§ **Aim of the task**:
In the study summary, what level of inactivation did MPLEx achieve for pathogens lacking exposed lipid membranes?
##### Source extract
Purpose of the Study:

  • To develop a method for simultaneous pathogen inactivation and molecular extraction from infectious samples.
  • To enable mass spectrometry-based multi-omics analyses (proteomics, metabolomics, lipidomics) from a single specimen.
  • To facilitate systems biology approaches in infectious disease research.

Main Methods:

  • A modified Folch extraction using chloroform/methanol, termed single-sample metabolite, protein and lipid extraction (MPLEx).
  • Testing MPleX for pathogen inactivation against various bacteria and viruses, including those with and without lipid membranes.
  • Evaluating the quality of extracted biomaterials for subsequent multi-omics analyses using an infected lung cell line model.

Main Results:

  • MPleX achieved complete inactivation of bacteria and viruses with exposed lipid membranes (e.g., Yersinia pestis, Influenza H7N9).
  • MPleX demonstrated >99% inactivation for pathogens lacking exposed lipid membranes (e.g., Staphylococcus aureus, Clostridium difficile, Adenovirus type 5).
  • The MPleX pipeline yielded high-quality biomaterial suitable for proteomic, metabolomic, and lipidomic analyses.

Conclusions:

  • MPleX effectively inactivates a broad range of pathogens while preserving molecular integrity for multi-omics studies.
  • This method simplifies sample processing by combining inactivation and extraction into a single step.
  • MPleX is a valuable tool for advancing systems biology research on infectious diseases, enabling comprehensive analysis from single specimens.
##########
##### Source material
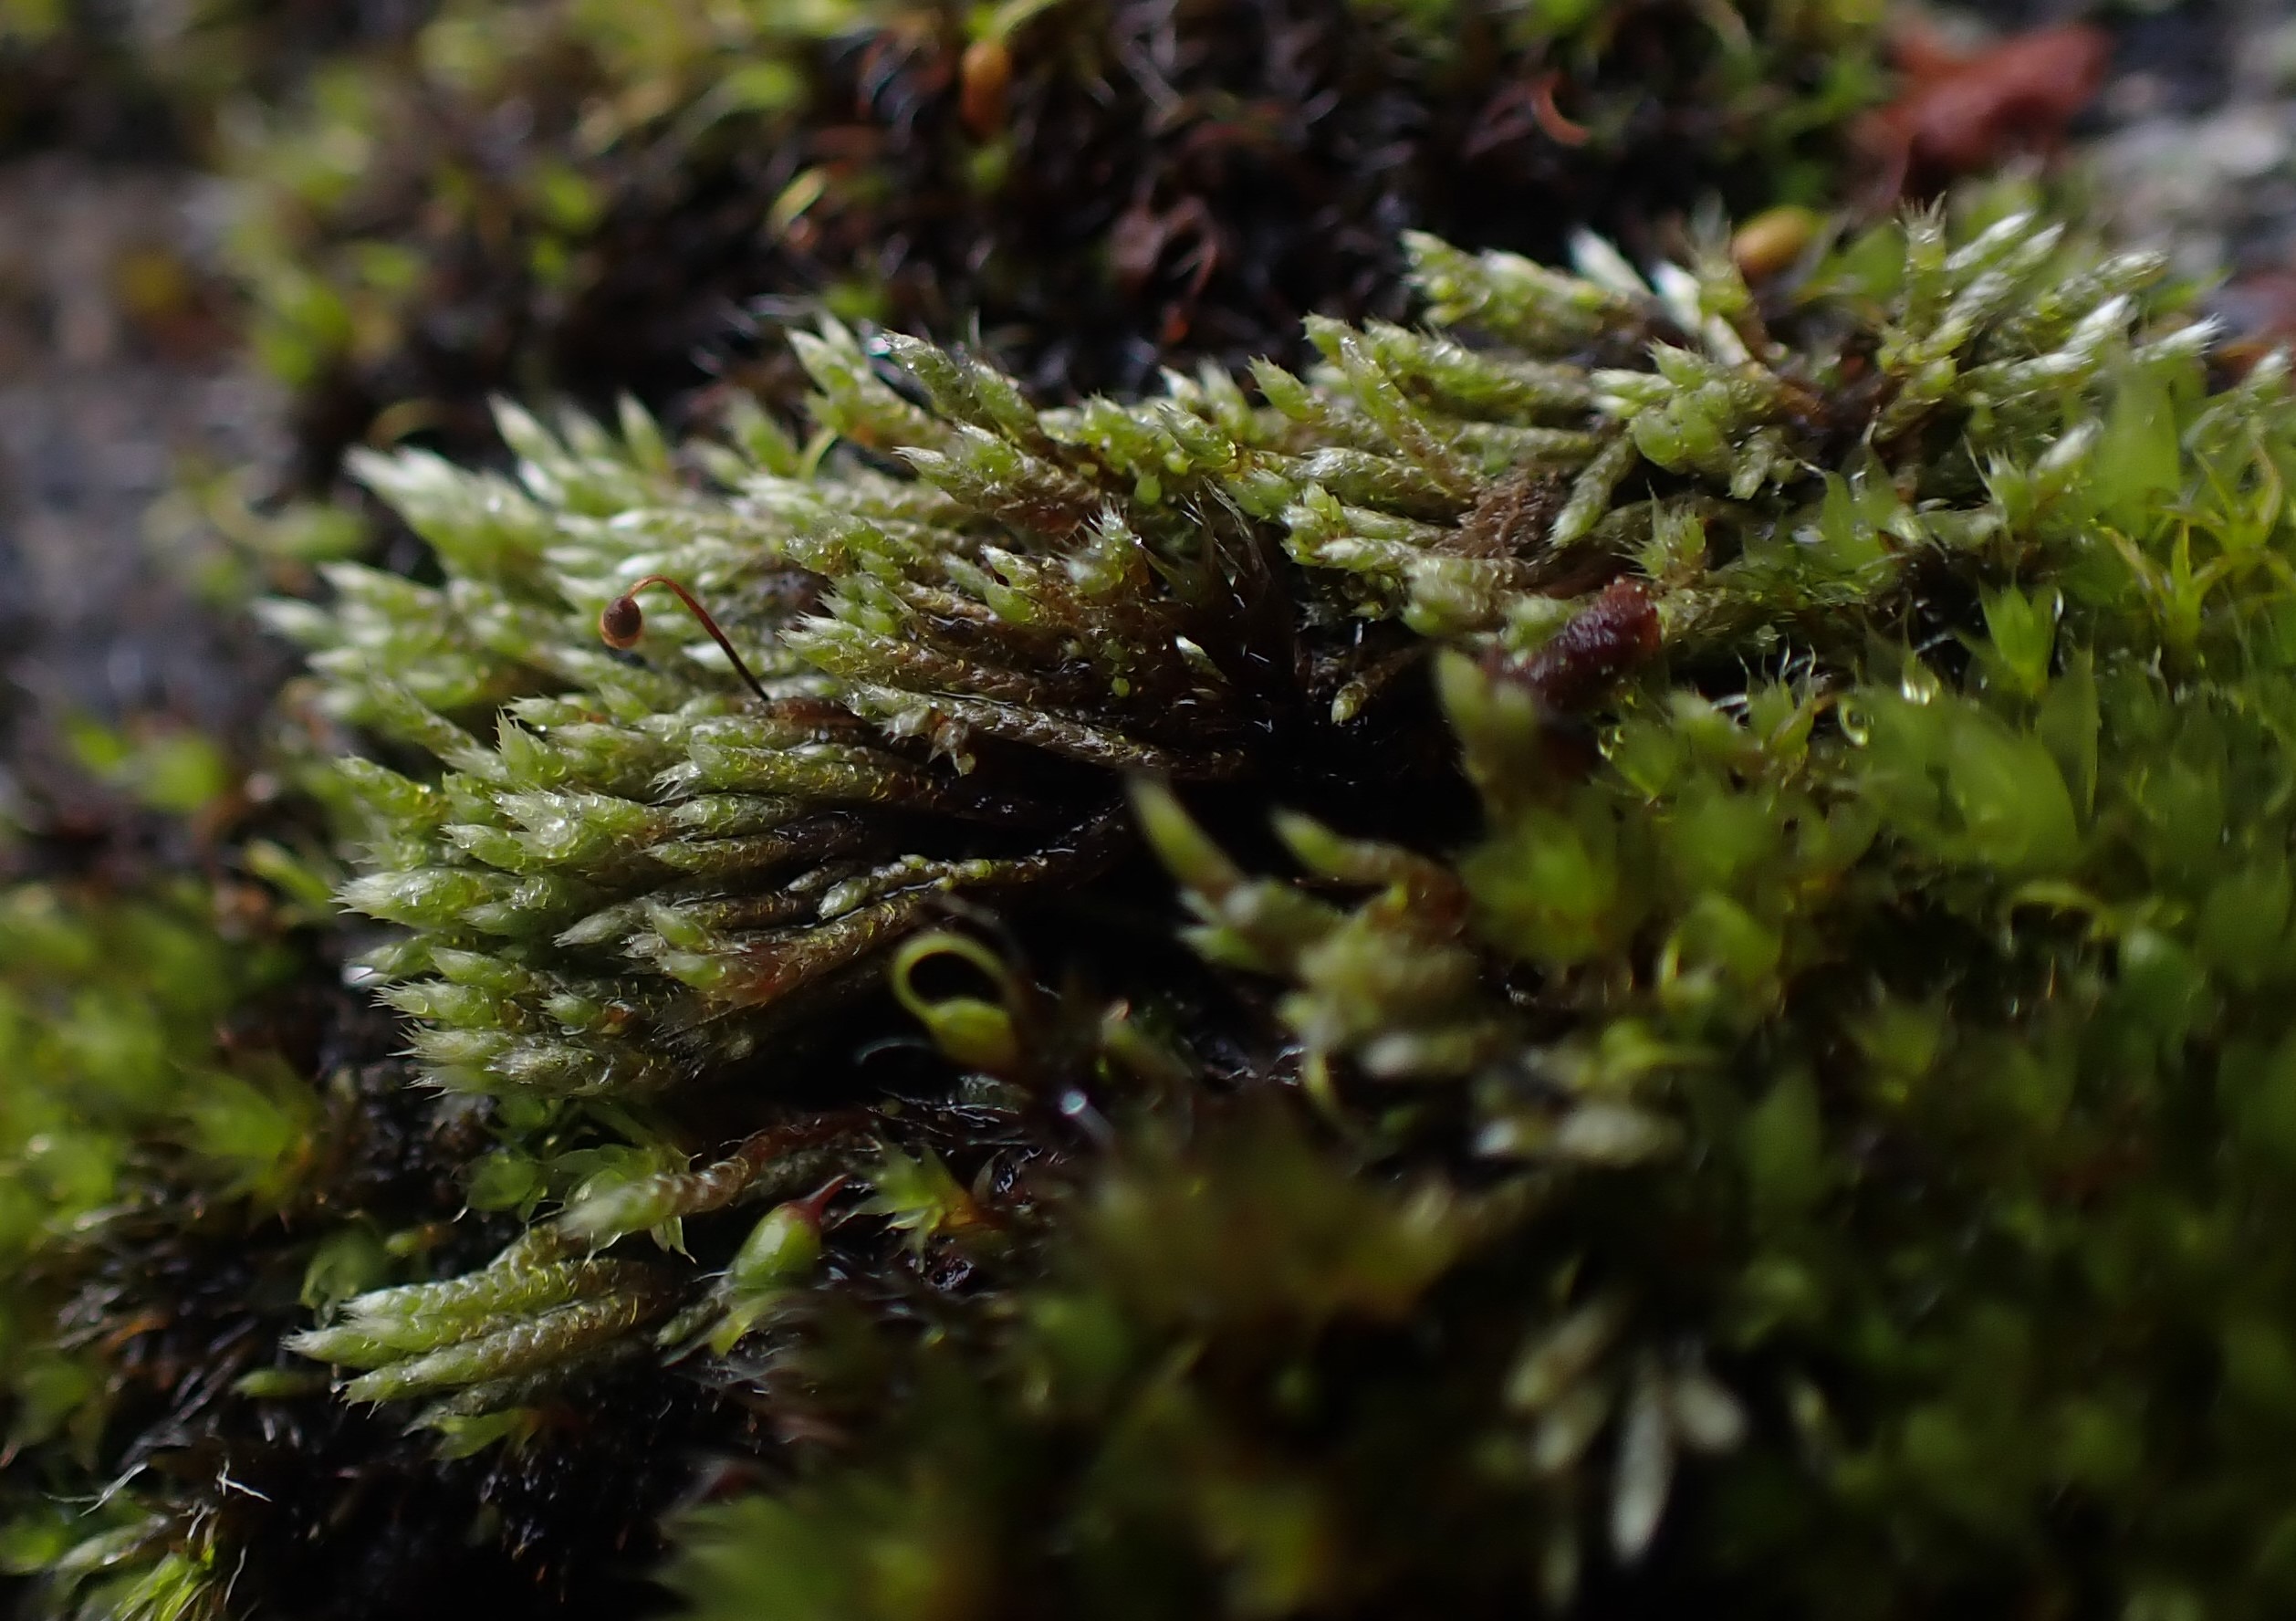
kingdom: Plantae
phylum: Bryophyta
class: Bryopsida
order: Bryales
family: Bryaceae
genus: Bryum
##########
§ **Reply to the task**:
More than 99% inactivation.